# DOCUMENT TEXT
----------------------------------------
Needful Things: The Last Castle Rock Story

With a demonic blend of malice and affection, Stephen King says goodbye to the town he put on the map--Castle Rock, Maine. . . where Polly Chalmers runs You Sew and Sew and Sheriff Alan Pangborn is in charge of keeping the peace. It’s a small town, and Stephen King fans might think they know its secrets pretty well: they’ve been here before. Leland Grant is a stranger--and he calls his shop Needful Things. Eleven-year-old Brian Rusk is his first customer, and Brian finds just what he wants most in all the world: a ‘56 Sandy Koufax baseball card. By the end of the week, Mr. Gaunt’s business is fairly booming, and why not? At Needful Things, there’s something for everyone. And, of course, there is always a price. For Leland Gaunt, the pleasure of doing business lies chiefly in seeing how much people will pay for their most secret dreams and desires. And as Leland Gaunt always points out, at Needful Things, the prices are high in deed. Does that stop people from buying? Has it ever?

For Allan and Polly, this one week in autumn will be an awful test--a test of will, desire, and pain. Above all, it will be a test of their ability to grasp the true nature of their enemy. They may have a chance. . . But maybe not, because, as Mr. Gaunt knows, almost everything is for sale: love, hope, even the human soul. With the potent storytelling authority that millions of readers have come to prize, Stephen King delivers an Our Town with a vengeance, an inimitable farewell to a place his fiction has often and long called home.

This blurb consists of 285 words. Notice that each of its first four paragraphs are of approximately the same length: 63 words, 58 words, 57 words, and 64 words, respectively. At 36 words, the concluding paragraph is a bit shorter. In this short space, the blurb’s author has accomplished a good deal, suggesting the tone (a mixture of “malice and affection”); introducing several characters, including protagonist Sheriff Pangborn and antagonist Leland Gaunt; identifying the setting as Castle Rock, Maine; and establishing the basic conflict, which examines, as its theme, the price that people are willing to pay for the things they want most in all the world. The blurb’s writer has, in the allusion to a famous play, also suggested a comparison between King’s novel and Thornton Wilder’s dark drama of small-town horror. Not bad for 285 words! The blurb suggests the elements that appeal most to prospective readers: intriguing characters involved in an intriguing situation in a familiar location that involves an important theme and is told with flair. Adjectives further indicate what readers will encounter in the novel’s pages: “malice,” “affection,” humor (Chalmer’s shop is named “You Sew and Sew”), the “secrets” of a small town, a mysterious “stranger,” the question of “how much people will pay for their most secret dreams and desires,” and a severe testing of characters.
----------------------------------------
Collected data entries
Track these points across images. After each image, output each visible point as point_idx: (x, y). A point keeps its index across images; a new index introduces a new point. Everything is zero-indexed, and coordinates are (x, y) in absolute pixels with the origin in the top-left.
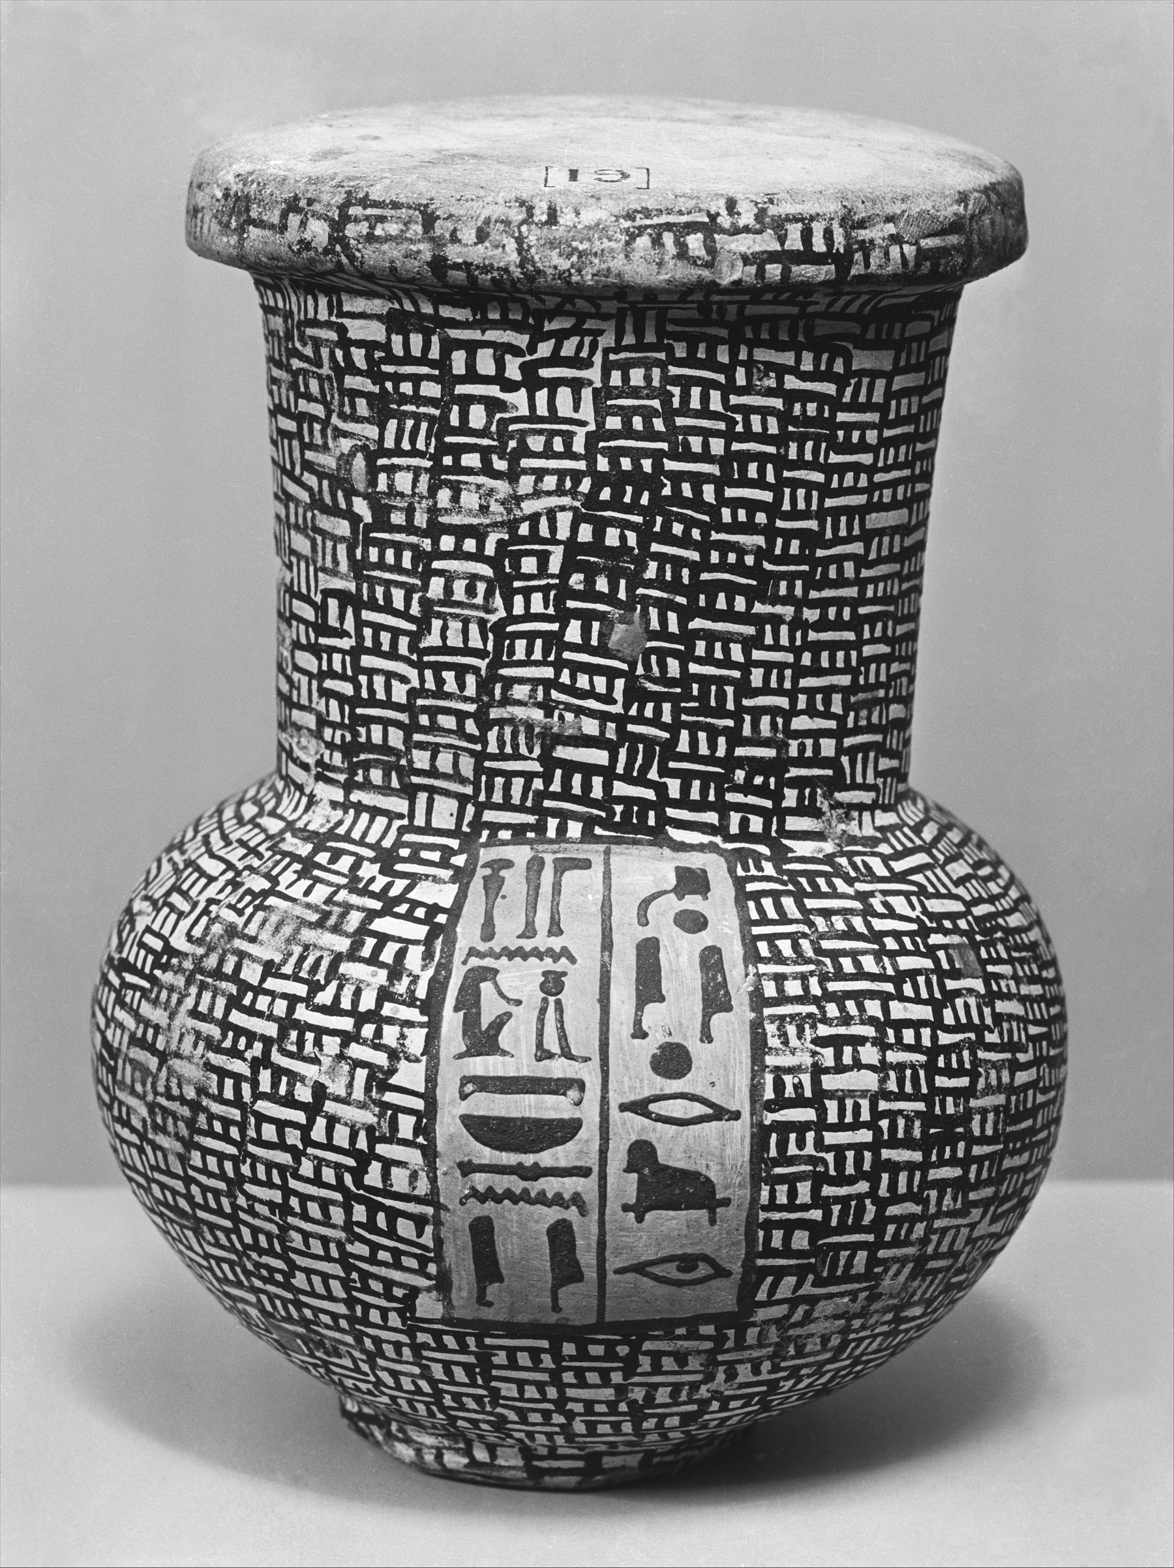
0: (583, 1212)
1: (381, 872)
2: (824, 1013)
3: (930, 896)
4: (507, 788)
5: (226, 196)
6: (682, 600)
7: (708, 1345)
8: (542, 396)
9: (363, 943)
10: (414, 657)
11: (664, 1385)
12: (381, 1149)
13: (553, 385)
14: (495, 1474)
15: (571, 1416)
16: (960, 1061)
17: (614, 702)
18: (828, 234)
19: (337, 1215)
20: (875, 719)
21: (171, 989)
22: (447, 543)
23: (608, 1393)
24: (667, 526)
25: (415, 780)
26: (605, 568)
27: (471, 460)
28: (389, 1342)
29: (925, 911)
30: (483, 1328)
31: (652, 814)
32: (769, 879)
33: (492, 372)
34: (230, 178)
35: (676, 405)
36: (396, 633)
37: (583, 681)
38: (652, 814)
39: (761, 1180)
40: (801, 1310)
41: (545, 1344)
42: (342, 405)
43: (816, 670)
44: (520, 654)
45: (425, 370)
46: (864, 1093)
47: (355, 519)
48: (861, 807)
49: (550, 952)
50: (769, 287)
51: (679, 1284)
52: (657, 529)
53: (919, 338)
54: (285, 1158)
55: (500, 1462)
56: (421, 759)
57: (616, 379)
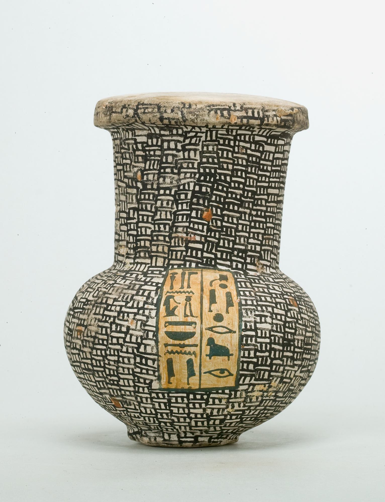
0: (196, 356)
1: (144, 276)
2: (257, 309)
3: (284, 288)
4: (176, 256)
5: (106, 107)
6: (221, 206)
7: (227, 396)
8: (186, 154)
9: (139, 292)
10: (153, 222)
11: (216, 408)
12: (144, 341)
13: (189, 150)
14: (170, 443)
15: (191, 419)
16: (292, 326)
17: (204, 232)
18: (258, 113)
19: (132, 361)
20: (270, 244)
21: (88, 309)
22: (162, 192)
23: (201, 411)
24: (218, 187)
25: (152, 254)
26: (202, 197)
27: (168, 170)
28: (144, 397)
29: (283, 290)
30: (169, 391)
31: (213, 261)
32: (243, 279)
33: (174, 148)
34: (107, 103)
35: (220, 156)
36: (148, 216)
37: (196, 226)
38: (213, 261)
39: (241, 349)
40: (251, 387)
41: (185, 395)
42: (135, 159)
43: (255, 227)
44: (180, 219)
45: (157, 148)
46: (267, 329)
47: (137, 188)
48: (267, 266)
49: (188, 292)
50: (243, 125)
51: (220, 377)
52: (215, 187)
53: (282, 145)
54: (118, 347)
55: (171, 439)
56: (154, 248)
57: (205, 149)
----------------------------------------
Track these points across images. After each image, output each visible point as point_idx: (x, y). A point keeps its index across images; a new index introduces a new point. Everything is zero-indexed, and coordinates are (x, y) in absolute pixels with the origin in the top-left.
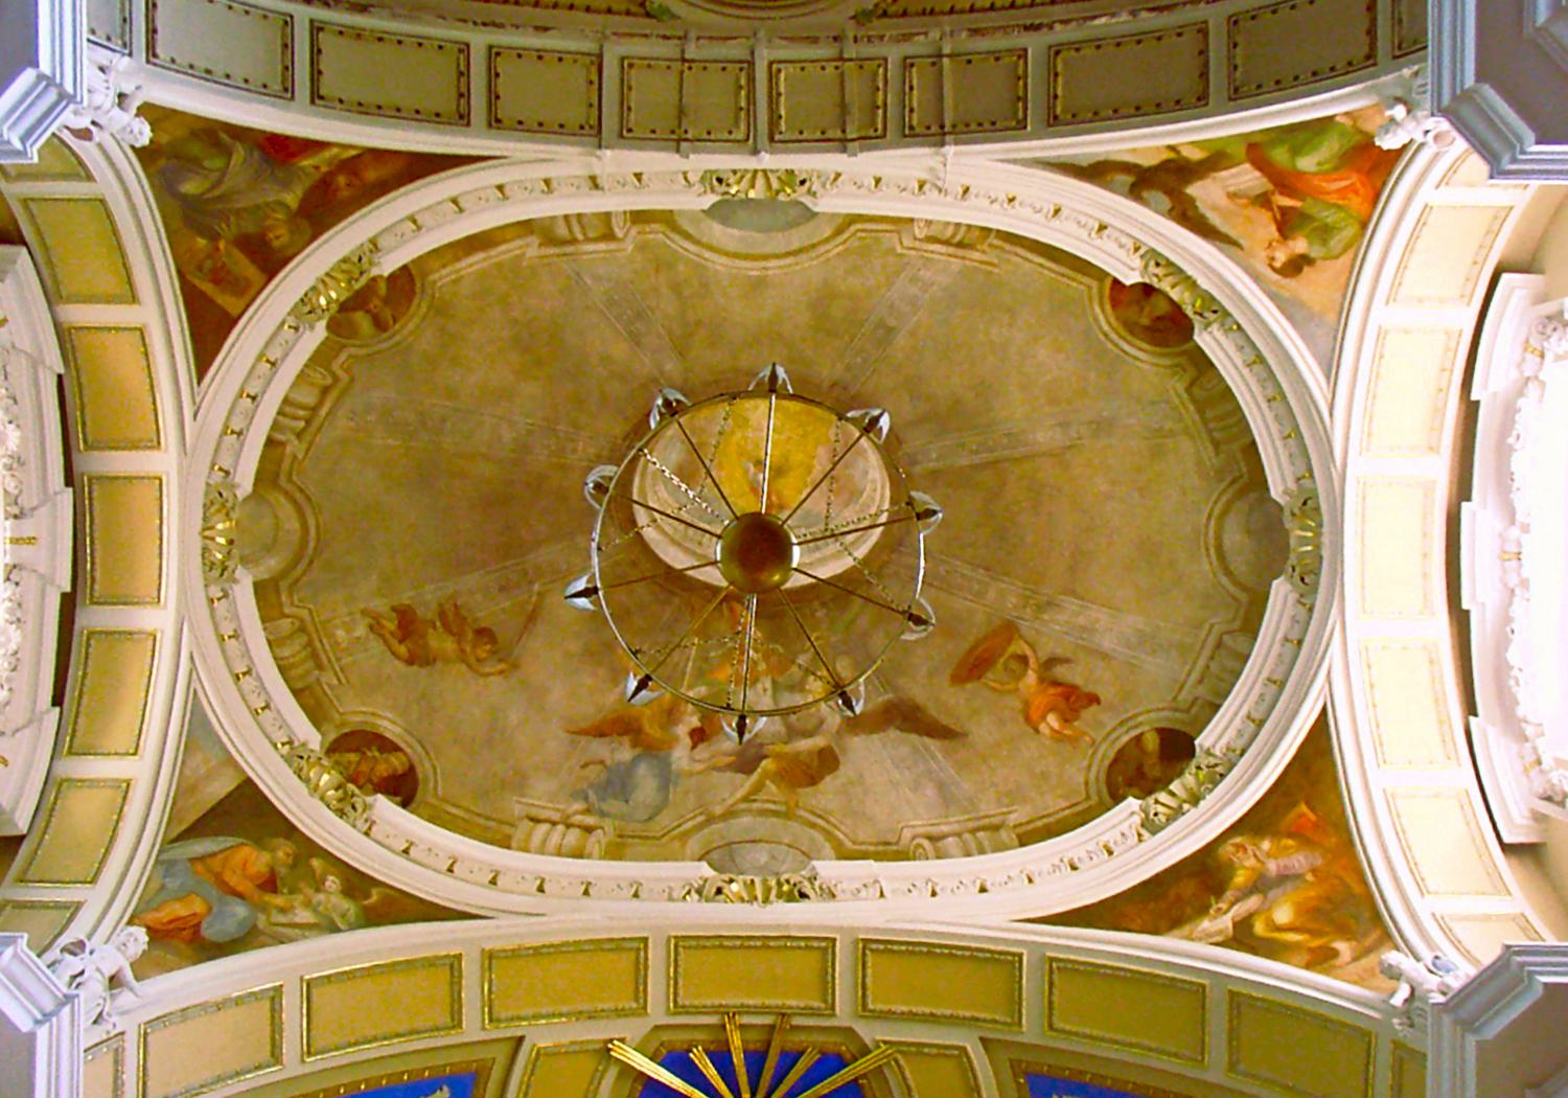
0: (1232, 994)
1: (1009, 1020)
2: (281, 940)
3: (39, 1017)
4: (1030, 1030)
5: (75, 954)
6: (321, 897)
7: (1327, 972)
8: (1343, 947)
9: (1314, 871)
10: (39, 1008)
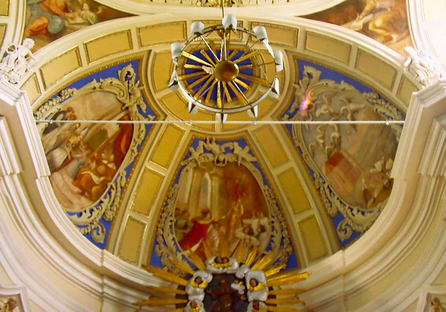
----------------------------------------
# TASKS AND EXERCISES
(a) Translate this sentence from the Needful Things text into Spanish: "At Needful Things, there's something for everyone."
(b) According to the Needful Things text, what does Brian Rusk find at the shop?
(c) Write out the portion of the Needful Things text starting with "For Allan and" and going on through "long called home.".

# EXPECTED RESPONSES
(a) En Needful Things, hay algo para todos.

(b) A '56 Sandy Koufax baseball card.

(c)
For Allan and Polly, this one week in autumn will be an awful test--a test of will, desire, and pain. Above all, it will be a test of their ability to grasp the true nature of their enemy. They may have a chance. . . But maybe not, because, as Mr. Gaunt knows, almost everything is for sale: love, hope, even the human soul. With the potent storytelling authority that millions of readers have come to prize, Stephen King delivers an Our Town with a vengeance, an inimitable farewell to a place his fiction has often and long called home.